------ PROVIDED RECORDS
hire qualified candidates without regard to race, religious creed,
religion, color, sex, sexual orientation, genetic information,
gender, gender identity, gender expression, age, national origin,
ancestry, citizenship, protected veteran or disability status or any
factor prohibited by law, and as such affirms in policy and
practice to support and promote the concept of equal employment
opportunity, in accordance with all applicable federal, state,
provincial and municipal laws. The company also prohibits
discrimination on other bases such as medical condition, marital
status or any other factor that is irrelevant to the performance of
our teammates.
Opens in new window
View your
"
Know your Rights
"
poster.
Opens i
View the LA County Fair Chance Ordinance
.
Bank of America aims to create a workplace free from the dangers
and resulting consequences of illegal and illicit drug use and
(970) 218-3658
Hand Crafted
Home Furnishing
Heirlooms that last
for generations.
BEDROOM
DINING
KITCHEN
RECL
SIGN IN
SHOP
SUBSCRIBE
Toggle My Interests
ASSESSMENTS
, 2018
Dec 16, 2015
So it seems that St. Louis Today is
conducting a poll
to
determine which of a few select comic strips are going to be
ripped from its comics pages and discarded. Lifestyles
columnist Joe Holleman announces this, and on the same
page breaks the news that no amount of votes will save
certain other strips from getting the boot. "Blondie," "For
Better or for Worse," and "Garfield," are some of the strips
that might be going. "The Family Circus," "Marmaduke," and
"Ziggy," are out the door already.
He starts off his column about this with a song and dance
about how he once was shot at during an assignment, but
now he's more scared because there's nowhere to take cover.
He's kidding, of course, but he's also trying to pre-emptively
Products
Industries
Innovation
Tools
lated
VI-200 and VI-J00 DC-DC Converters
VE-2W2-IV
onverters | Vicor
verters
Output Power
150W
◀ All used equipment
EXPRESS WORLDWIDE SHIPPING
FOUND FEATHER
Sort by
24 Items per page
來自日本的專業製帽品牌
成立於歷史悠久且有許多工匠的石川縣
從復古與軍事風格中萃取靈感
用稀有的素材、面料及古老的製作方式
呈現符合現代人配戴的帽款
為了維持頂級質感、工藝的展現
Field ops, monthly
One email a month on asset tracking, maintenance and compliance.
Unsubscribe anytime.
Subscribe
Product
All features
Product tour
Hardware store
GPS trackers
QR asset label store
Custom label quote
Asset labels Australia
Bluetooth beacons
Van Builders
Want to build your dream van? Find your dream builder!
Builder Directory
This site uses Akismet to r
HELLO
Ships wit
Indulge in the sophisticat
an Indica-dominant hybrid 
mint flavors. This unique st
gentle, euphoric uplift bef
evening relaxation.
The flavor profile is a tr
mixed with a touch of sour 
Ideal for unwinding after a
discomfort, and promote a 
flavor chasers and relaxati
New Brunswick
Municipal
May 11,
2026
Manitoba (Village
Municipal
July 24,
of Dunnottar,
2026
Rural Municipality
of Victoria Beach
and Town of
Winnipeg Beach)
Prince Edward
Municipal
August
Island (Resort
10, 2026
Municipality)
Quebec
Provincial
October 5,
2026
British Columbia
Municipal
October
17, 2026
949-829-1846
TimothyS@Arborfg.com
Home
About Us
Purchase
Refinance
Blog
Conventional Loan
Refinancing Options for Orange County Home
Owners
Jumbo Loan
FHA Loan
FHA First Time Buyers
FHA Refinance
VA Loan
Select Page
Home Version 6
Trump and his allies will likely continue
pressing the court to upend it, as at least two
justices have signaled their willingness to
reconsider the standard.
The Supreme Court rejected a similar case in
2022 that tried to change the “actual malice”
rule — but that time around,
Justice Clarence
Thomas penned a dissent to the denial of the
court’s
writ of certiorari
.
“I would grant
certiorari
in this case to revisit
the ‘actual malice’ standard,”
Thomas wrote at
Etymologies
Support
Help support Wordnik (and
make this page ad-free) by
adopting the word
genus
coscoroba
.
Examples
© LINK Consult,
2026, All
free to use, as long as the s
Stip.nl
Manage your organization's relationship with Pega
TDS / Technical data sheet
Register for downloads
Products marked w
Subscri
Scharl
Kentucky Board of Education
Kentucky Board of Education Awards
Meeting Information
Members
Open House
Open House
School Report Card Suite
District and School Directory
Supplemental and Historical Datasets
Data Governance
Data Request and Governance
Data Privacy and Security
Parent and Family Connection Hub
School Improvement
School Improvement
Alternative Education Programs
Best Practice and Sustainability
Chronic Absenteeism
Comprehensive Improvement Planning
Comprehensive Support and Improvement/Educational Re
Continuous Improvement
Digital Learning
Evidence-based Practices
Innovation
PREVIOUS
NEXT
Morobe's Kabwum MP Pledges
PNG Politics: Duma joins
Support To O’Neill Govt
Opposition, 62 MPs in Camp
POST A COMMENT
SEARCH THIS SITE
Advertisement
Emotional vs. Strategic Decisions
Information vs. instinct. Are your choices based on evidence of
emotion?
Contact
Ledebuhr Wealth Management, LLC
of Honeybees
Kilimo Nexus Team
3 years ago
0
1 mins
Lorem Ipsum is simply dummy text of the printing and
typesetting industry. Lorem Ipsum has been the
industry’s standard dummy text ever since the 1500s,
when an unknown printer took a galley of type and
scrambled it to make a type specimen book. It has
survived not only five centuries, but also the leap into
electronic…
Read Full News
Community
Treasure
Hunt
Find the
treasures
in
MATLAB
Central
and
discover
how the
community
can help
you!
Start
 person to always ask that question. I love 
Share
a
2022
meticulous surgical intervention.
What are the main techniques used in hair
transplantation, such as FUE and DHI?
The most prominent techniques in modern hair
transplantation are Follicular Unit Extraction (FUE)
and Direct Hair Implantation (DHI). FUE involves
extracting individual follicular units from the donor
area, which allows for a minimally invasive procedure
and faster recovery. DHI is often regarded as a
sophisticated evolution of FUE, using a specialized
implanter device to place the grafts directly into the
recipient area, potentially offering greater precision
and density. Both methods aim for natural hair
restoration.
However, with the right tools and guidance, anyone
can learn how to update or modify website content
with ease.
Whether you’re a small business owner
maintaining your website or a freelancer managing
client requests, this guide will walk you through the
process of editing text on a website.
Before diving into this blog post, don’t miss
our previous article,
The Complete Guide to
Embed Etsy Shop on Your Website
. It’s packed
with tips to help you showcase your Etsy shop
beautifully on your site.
------------
INSTRUCTION
Recast the portion of the records running from their first line through the line containing "呈現符合現代人配戴的帽款" as a numbered list, with blank lines omitted.

EXERCISE OUTPUT
1. hire qualified candidates without regard to race, religious creed,
2. religion, color, sex, sexual orientation, genetic information,
3. gender, gender identity, gender expression, age, national origin,
4. ancestry, citizenship, protected veteran or disability status or any
5. factor prohibited by law, and as such affirms in policy and
6. practice to support and promote the concept of equal employment
7. opportunity, in accordance with all applicable federal, state,
8. provincial and municipal laws. The company also prohibits
9. discrimination on other bases such as medical condition, marital
10. status or any other factor that is irrelevant to the performance of
11. our teammates.
12. Opens in new window
13. View your
14. "
15. Know your Rights
16. "
17. poster.
18. Opens i
19. View the LA County Fair Chance Ordinance
20. .
21. Bank of America aims to create a workplace free from the dangers
22. and resulting consequences of illegal and illicit drug use and
23. (970) 218-3658
24. Hand Crafted
25. Home Furnishing
26. Heirlooms that last
27. for generations.
28. BEDROOM
29. DINING
30. KITCHEN
31. RECL
32. SIGN IN
33. SHOP
34. SUBSCRIBE
35. Toggle My Interests
36. ASSESSMENTS
37. , 2018
38. Dec 16, 2015
39. So it seems that St. Louis Today is
40. conducting a poll
41. to
42. determine which of a few select comic strips are going to be
43. ripped from its comics pages and discarded. Lifestyles
44. columnist Joe Holleman announces this, and on the same
45. page breaks the news that no amount of votes will save
46. certain other strips from getting the boot. "Blondie," "For
47. Better or for Worse," and "Garfield," are some of the strips
48. that might be going. "The Family Circus," "Marmaduke," and
49. "Ziggy," are out the door already.
50. He starts off his column about this with a song and dance
51. about how he once was shot at during an assignment, but
52. now he's more scared because there's nowhere to take cover.
53. He's kidding, of course, but he's also trying to pre-emptively
54. Products
55. Industries
56. Innovation
57. Tools
58. lated
59. VI-200 and VI-J00 DC-DC Converters
60. VE-2W2-IV
61. onverters | Vicor
62. verters
63. Output Power
64. 150W
65. ◀ All used equipment
66. EXPRESS WORLDWIDE SHIPPING
67. FOUND FEATHER
68. Sort by
69. 24 Items per page
70. 來自日本的專業製帽品牌
71. 成立於歷史悠久且有許多工匠的石川縣
72. 從復古與軍事風格中萃取靈感
73. 用稀有的素材、面料及古老的製作方式
74. 呈現符合現代人配戴的帽款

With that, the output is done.